(Prometo utilizar las palabras más amables que se me ocurran)
Noté con una mezcla de sorpresa, tristeza y enojo la conmoción que causó en las últimas horas un reciente comentario mío citando mi ateísmo.
Lo cuestionable no es que se hayan sorprendido sino que, en contados casos, ha parecido inverosímil, extraño, "malo" y hasta inaceptable.
Y en ese torbellino de opiniones también tuve que manifestar mi enojo contra la persona que menos se lo merecía: mi esposa. Ella, quien aprendió en el seno familiar que se puede convivir con creencias y no creencias.

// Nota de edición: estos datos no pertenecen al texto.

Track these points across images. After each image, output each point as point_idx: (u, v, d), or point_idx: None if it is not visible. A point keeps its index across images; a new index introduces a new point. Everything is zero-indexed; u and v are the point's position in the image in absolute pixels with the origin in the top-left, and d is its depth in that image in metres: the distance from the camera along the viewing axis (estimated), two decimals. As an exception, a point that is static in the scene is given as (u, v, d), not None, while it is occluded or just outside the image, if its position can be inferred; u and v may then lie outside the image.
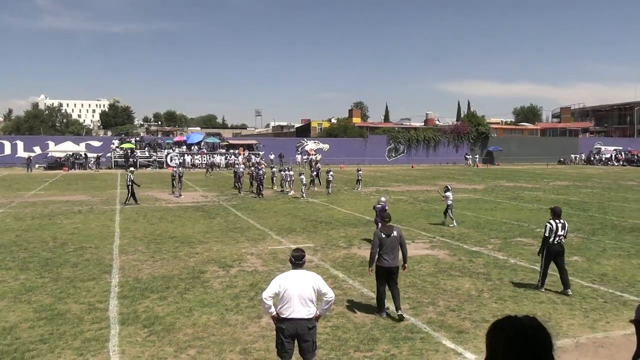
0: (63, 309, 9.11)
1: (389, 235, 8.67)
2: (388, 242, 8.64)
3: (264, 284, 10.25)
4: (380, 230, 8.89)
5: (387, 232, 8.71)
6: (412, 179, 41.55)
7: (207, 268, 12.05)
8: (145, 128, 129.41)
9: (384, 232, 8.74)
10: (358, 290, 10.34)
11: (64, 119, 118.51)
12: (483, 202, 25.54)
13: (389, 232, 8.71)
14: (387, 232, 8.71)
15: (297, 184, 30.02)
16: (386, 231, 8.74)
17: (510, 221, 19.21)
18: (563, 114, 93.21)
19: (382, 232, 8.76)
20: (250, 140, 66.31)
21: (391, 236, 8.67)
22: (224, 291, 10.19)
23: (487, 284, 10.79)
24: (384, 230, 8.78)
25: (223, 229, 17.46)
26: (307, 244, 14.67)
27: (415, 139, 68.09)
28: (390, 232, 8.70)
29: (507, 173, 49.41)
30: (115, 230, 17.14)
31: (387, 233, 8.70)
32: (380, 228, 9.00)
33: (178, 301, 9.55)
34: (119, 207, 22.95)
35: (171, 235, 16.11)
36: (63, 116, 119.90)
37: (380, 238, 8.68)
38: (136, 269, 11.93)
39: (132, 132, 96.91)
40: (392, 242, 8.65)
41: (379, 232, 8.85)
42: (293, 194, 28.43)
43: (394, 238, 8.68)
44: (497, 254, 13.69)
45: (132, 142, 56.70)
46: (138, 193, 24.93)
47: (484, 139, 71.32)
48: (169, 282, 10.83)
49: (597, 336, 7.96)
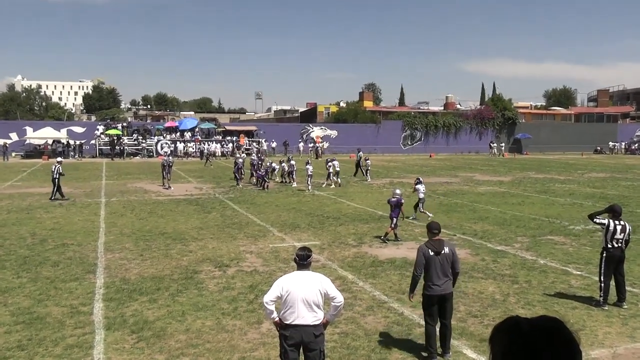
0: (43, 312, 9.18)
1: (439, 252, 7.35)
2: (438, 262, 7.33)
3: (264, 286, 10.27)
4: (426, 246, 7.49)
5: (436, 249, 7.38)
6: (430, 169, 41.44)
7: (202, 268, 12.09)
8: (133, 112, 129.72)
9: (432, 248, 7.40)
10: (369, 293, 10.34)
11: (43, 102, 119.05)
12: (509, 195, 25.45)
13: (438, 248, 7.38)
14: (437, 248, 7.38)
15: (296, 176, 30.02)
16: (435, 247, 7.40)
17: (540, 217, 19.13)
18: (600, 97, 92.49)
19: (430, 248, 7.42)
20: (249, 126, 66.33)
21: (442, 254, 7.36)
22: (221, 293, 10.22)
23: (513, 287, 10.76)
24: (432, 246, 7.42)
25: (219, 224, 17.51)
26: (312, 242, 14.67)
27: (434, 125, 67.83)
28: (440, 249, 7.37)
29: (536, 163, 49.16)
30: (100, 225, 17.22)
31: (436, 250, 7.37)
32: (427, 243, 7.57)
33: (169, 304, 9.60)
34: (105, 199, 23.06)
35: (162, 232, 16.17)
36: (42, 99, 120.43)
37: (426, 256, 7.37)
38: (123, 269, 11.99)
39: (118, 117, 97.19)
40: (443, 261, 7.35)
41: (425, 248, 7.47)
42: (297, 185, 28.46)
43: (445, 256, 7.37)
44: (525, 253, 13.65)
45: (119, 128, 56.89)
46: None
47: (510, 125, 70.94)
48: (159, 283, 10.88)
49: (636, 346, 7.93)
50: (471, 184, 30.78)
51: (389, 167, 43.66)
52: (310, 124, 65.56)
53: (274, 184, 29.40)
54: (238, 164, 29.31)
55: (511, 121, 70.78)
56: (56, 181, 22.85)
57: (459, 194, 25.62)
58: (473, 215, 19.47)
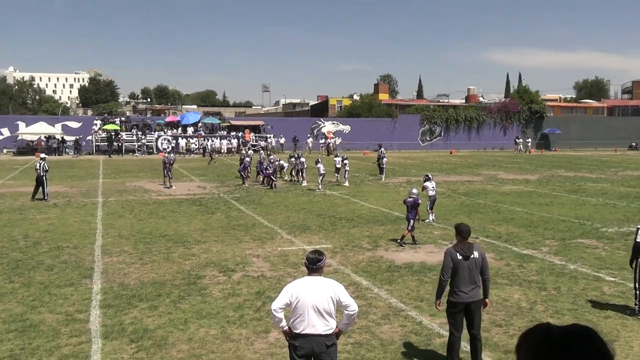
0: (36, 319, 9.25)
1: (468, 256, 7.34)
2: (466, 267, 7.31)
3: (272, 292, 10.29)
4: (454, 249, 7.47)
5: (464, 252, 7.36)
6: (450, 167, 41.30)
7: (206, 272, 12.13)
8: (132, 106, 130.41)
9: (460, 251, 7.39)
10: (385, 300, 10.32)
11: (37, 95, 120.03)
12: (536, 195, 25.30)
13: (467, 252, 7.36)
14: (465, 252, 7.37)
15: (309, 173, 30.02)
16: (463, 250, 7.39)
17: (570, 219, 19.01)
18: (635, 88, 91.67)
19: (458, 251, 7.41)
20: (256, 120, 66.46)
21: (470, 258, 7.34)
22: (225, 300, 10.25)
23: (540, 294, 10.71)
24: (461, 250, 7.41)
25: (224, 226, 17.55)
26: (324, 245, 14.68)
27: (455, 119, 67.62)
28: (469, 253, 7.36)
29: (565, 160, 48.84)
30: (97, 227, 17.32)
31: (464, 253, 7.36)
32: (455, 246, 7.56)
33: (171, 311, 9.64)
34: (102, 199, 23.20)
35: (163, 234, 16.24)
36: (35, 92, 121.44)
37: (454, 260, 7.36)
38: (122, 273, 12.05)
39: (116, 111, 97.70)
40: (472, 266, 7.34)
41: (452, 251, 7.46)
42: (307, 184, 28.48)
43: (474, 261, 7.35)
44: (554, 258, 13.57)
45: (117, 123, 57.17)
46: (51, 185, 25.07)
47: (538, 120, 70.54)
48: (160, 288, 10.92)
49: (675, 359, 7.84)
50: (495, 182, 30.63)
51: (406, 164, 43.55)
52: (322, 118, 65.57)
53: (282, 183, 29.43)
54: (244, 162, 29.35)
55: (538, 115, 70.37)
56: (43, 179, 22.79)
57: (482, 194, 25.51)
58: (497, 217, 19.38)
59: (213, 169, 38.67)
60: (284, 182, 30.08)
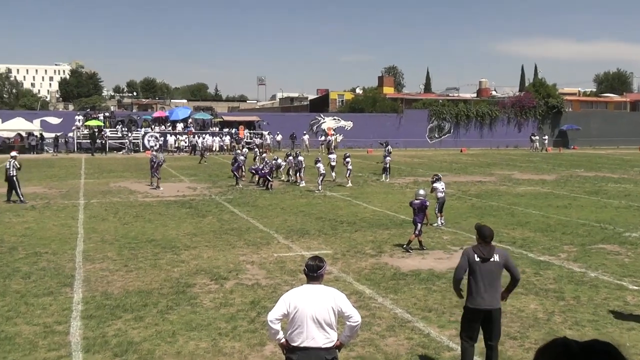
0: (12, 331, 9.22)
1: (487, 259, 7.39)
2: (485, 270, 7.37)
3: (268, 302, 10.27)
4: (473, 250, 7.54)
5: (484, 255, 7.41)
6: (460, 166, 41.30)
7: (196, 281, 12.12)
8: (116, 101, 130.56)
9: (479, 253, 7.44)
10: (390, 310, 10.30)
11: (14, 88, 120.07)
12: (554, 197, 25.29)
13: (487, 254, 7.41)
14: (485, 254, 7.42)
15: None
16: (483, 253, 7.43)
17: (590, 222, 19.01)
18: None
19: (477, 252, 7.46)
20: (251, 116, 66.49)
21: (490, 261, 7.39)
22: (217, 310, 10.24)
23: (558, 304, 10.69)
24: (480, 251, 7.46)
25: (216, 230, 17.55)
26: (324, 251, 14.66)
27: (465, 114, 67.64)
28: (489, 255, 7.40)
29: (585, 159, 48.85)
30: (78, 231, 17.31)
31: (483, 255, 7.40)
32: (475, 247, 7.61)
33: (158, 323, 9.62)
34: (84, 201, 23.19)
35: (149, 239, 16.23)
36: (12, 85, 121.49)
37: (471, 261, 7.43)
38: (105, 282, 12.04)
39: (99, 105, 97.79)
40: (491, 270, 7.38)
41: (470, 252, 7.54)
42: (305, 185, 28.46)
43: (494, 265, 7.40)
44: (572, 265, 13.57)
45: (100, 118, 57.18)
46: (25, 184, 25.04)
47: (555, 115, 70.55)
48: (146, 298, 10.91)
49: None
50: (509, 183, 30.63)
51: (413, 163, 43.55)
52: (322, 113, 65.59)
53: (278, 184, 29.43)
54: (238, 161, 29.36)
55: (556, 110, 70.37)
56: (14, 179, 22.57)
57: (495, 195, 25.50)
58: (511, 220, 19.38)
59: (204, 168, 38.67)
60: (281, 183, 30.08)
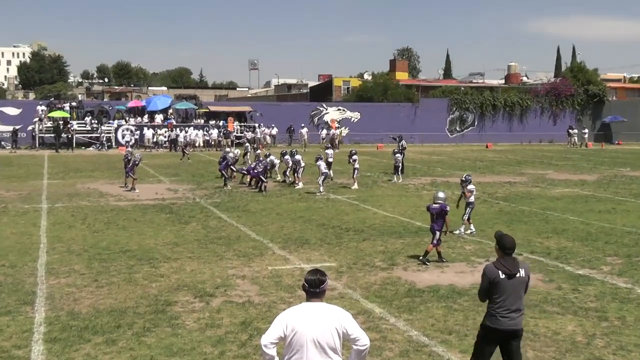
0: (-37, 357, 9.22)
1: (512, 275, 7.35)
2: (510, 288, 7.35)
3: (262, 323, 10.27)
4: (495, 266, 7.48)
5: (509, 270, 7.37)
6: (486, 165, 41.28)
7: (177, 298, 12.11)
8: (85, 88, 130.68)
9: (504, 269, 7.40)
10: (404, 333, 10.30)
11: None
12: (595, 200, 25.28)
13: (512, 269, 7.37)
14: (510, 269, 7.37)
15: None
16: (508, 268, 7.39)
17: (637, 230, 19.02)
18: None
19: (500, 269, 7.41)
20: (241, 105, 66.50)
21: (516, 277, 7.36)
22: (202, 333, 10.23)
23: (600, 325, 10.68)
24: (504, 267, 7.41)
25: (200, 239, 17.55)
26: (326, 263, 14.68)
27: (492, 104, 67.68)
28: (514, 270, 7.37)
29: (632, 156, 48.82)
30: (40, 240, 17.30)
31: (509, 272, 7.36)
32: (497, 262, 7.54)
33: (133, 347, 9.62)
34: (47, 205, 23.20)
35: (123, 249, 16.23)
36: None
37: (495, 279, 7.38)
38: (71, 299, 12.03)
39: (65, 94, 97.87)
40: (517, 287, 7.39)
41: (493, 269, 7.46)
42: (302, 186, 28.39)
43: (520, 281, 7.40)
44: (617, 279, 13.55)
45: (66, 109, 57.18)
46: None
47: (596, 105, 70.56)
48: (120, 318, 10.90)
49: None
50: (543, 184, 30.63)
51: (430, 161, 43.54)
52: (324, 103, 65.65)
53: (273, 185, 29.43)
54: (227, 158, 29.37)
55: (597, 99, 70.39)
56: None
57: (526, 199, 25.49)
58: (545, 228, 19.37)
59: (187, 167, 38.69)
60: (276, 184, 30.08)
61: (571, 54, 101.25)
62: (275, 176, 31.81)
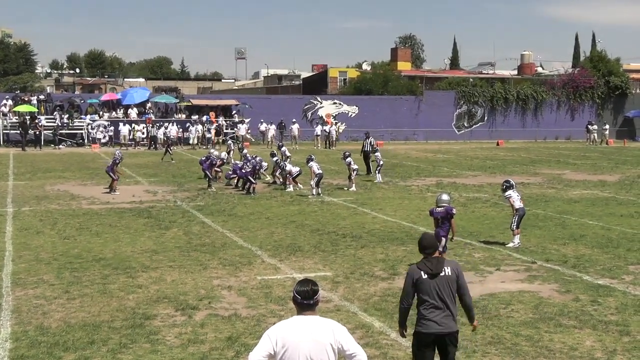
0: None
1: (436, 274, 7.73)
2: (433, 288, 7.71)
3: (250, 339, 10.29)
4: (418, 267, 7.88)
5: (431, 270, 7.75)
6: (496, 164, 41.30)
7: (157, 311, 12.11)
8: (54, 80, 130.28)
9: (426, 269, 7.77)
10: (406, 349, 10.32)
11: None
12: (616, 203, 25.33)
13: (435, 269, 7.75)
14: (432, 269, 7.76)
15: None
16: (429, 268, 7.77)
17: (663, 236, 19.05)
18: None
19: (422, 269, 7.79)
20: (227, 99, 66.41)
21: (440, 276, 7.73)
22: (184, 349, 10.24)
23: (622, 340, 10.71)
24: (426, 267, 7.79)
25: (182, 246, 17.54)
26: (321, 272, 14.70)
27: (503, 97, 67.73)
28: (437, 270, 7.74)
29: (657, 155, 48.87)
30: (5, 247, 17.27)
31: (431, 271, 7.74)
32: (420, 262, 7.92)
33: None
34: (12, 209, 23.15)
35: (97, 257, 16.21)
36: None
37: (417, 280, 7.78)
38: (40, 312, 12.02)
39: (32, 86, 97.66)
40: (443, 287, 7.73)
41: (415, 270, 7.87)
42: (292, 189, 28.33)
43: (445, 280, 7.75)
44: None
45: (33, 103, 57.05)
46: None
47: (618, 98, 70.68)
48: (93, 333, 10.90)
49: None
50: (559, 185, 30.68)
51: (436, 160, 43.55)
52: (318, 96, 65.61)
53: (262, 187, 29.41)
54: (211, 157, 29.37)
55: (619, 92, 70.46)
56: None
57: (541, 201, 25.53)
58: (562, 233, 19.42)
59: (167, 166, 38.64)
60: (265, 186, 30.07)
61: (591, 41, 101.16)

No voy a ocultar ni disculparme por lo que hice porque bien justificado y realizado está, todo ocurre con un objetivo y esta situación no fue la excepción.
Sin embargo, quiero dejar sentada una inquietud. ¿Tan desubicado resulta que yo elija conocer y creer lo que yo quiera?
Mi afán es ese: conocer, sentir, vivir sin más límites que los que yo establezca.
No tengo interés en llevar más etiquetas que mis apellidos y mi afinidad con Emelec. Si por default tengo que convivir con la de ateo, la acepto, pero honestamente ni esa me interesa porque tal como se lleva esa condición, donde la mayoría de sus adherentes degradan la opinión ajena, me resulta vacía.
Es evidente también que muchos tienen problemas de tolerancia con los criterios contrarios y conflictivos con sus causas ideológicas. Quieren percibir las cosas así, por mí bien, cada quien con su código de felicidad, moral y ética.
Por mi lado, seguiré siendo el de siempre, el que le gusta leer -aún los libros teológicos y cristianos-, el amigo leal, el compañero solidario, el emelecista cuasifanático, el hermano amoroso, el primo chistoso, el sobrino que "defiende lo indefendible", el hijo "inteligente pero necio"...
...El esposo y padre.
Mientras mi ciclo biológico y las circunstancias así lo permitan.